The authors tackled the challenge of identifying statistically significant high-order interactions in Sparse High-order Interaction Models (SHIM) for automated high-stake decision-making, extending a parametric programming approach for selective inference with an efficient pruning strategy to improve computational efficiency and statistical power, as demonstrated on synthetic and real data.

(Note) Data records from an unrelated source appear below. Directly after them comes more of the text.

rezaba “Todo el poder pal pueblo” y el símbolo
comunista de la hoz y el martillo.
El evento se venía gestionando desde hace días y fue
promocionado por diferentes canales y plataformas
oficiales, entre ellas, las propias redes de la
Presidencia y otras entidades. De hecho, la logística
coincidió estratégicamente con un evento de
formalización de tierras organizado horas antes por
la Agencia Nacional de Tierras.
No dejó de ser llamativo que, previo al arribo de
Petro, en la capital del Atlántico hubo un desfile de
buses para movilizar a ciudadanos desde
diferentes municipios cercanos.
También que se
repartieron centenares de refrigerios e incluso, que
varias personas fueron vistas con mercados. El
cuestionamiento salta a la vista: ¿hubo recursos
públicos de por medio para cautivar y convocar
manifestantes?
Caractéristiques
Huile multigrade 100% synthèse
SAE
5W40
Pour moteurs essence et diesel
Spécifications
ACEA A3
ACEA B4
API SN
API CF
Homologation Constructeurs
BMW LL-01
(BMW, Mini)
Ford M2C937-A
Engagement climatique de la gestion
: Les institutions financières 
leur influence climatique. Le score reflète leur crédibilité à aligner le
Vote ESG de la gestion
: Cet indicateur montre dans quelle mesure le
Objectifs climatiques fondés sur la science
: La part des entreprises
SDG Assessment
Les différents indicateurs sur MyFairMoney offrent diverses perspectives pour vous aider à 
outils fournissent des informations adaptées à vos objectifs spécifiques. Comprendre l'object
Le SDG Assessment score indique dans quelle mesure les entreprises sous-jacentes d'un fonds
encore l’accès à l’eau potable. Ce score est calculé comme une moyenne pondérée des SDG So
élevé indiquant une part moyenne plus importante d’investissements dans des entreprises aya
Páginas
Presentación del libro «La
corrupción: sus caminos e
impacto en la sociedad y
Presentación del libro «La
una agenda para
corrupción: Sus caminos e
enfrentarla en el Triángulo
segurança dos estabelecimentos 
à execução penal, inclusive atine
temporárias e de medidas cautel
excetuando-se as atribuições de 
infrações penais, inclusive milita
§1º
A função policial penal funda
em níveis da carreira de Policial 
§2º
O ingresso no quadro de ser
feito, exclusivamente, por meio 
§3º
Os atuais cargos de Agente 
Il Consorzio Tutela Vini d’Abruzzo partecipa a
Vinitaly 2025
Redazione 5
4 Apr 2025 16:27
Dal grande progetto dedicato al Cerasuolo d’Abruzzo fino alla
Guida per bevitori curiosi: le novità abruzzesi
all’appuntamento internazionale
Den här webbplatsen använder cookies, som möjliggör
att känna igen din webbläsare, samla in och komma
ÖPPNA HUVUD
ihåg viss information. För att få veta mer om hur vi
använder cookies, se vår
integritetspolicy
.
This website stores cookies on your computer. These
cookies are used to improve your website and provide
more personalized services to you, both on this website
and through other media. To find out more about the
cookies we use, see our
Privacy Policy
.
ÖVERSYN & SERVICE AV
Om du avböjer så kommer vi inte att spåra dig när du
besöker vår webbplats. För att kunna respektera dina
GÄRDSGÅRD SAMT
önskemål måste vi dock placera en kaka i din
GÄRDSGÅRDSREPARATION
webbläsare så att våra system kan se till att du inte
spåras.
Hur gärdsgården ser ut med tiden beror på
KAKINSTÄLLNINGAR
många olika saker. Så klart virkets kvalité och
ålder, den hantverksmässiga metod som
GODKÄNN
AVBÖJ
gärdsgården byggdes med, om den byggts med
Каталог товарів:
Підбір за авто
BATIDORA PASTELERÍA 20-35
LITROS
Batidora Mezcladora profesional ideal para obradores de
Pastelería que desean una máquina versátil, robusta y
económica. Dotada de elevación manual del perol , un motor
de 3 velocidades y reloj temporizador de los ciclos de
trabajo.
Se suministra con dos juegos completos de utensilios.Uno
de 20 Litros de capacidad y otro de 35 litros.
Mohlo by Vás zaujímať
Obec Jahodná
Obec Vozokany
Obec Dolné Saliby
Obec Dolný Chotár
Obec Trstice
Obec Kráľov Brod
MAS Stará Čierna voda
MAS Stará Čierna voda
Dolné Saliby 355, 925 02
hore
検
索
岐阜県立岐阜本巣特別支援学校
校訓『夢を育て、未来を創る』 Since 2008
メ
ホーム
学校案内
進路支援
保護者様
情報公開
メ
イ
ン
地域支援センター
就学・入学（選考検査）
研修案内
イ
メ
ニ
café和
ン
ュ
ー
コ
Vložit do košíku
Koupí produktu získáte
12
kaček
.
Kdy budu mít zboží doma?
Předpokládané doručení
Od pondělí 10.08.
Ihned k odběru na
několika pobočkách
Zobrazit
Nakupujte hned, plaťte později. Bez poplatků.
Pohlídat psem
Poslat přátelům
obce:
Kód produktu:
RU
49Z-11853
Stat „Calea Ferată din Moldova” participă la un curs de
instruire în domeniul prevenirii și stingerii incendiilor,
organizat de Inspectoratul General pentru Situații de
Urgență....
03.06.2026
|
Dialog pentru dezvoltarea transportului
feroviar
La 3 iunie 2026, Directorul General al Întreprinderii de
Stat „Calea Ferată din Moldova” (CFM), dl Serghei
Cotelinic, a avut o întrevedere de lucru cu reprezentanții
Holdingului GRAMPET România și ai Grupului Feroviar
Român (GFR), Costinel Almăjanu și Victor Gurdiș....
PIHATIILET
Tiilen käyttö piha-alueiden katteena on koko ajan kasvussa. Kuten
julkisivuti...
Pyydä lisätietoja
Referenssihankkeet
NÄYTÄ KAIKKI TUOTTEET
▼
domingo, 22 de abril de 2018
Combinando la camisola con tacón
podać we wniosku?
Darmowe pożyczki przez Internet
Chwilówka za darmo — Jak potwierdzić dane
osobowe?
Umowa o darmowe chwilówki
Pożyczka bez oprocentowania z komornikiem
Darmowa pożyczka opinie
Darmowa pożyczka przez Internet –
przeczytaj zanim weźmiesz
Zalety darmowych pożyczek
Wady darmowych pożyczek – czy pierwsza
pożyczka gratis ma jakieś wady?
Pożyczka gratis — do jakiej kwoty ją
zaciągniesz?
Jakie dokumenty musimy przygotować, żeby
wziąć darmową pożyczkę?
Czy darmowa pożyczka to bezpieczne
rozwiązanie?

Automated high-stake decision-making such as medical diagnosis requires models with high interpretability and reliability. As one of the interpretable and reliable models with good prediction ability, we consider Sparse High-order Interaction Model (SHIM) in this study. However, finding statistically significant high-order interactions is challenging due to the intrinsic high dimensionality of the combinatorial effects. Another problem in data-driven modeling is the effect of "cherry-picking" a.k.a. selection bias. Our main contribution is to extend the recently developed parametric programming approach for selective inference to high-order interaction models. Exhaustive search over the cherry tree (all possible interactions) can be daunting and impractical even for a small-sized problem. We introduced an efficient pruning strategy and demonstrated the computational efficiency and statistical power of the proposed method using both synthetic and real data.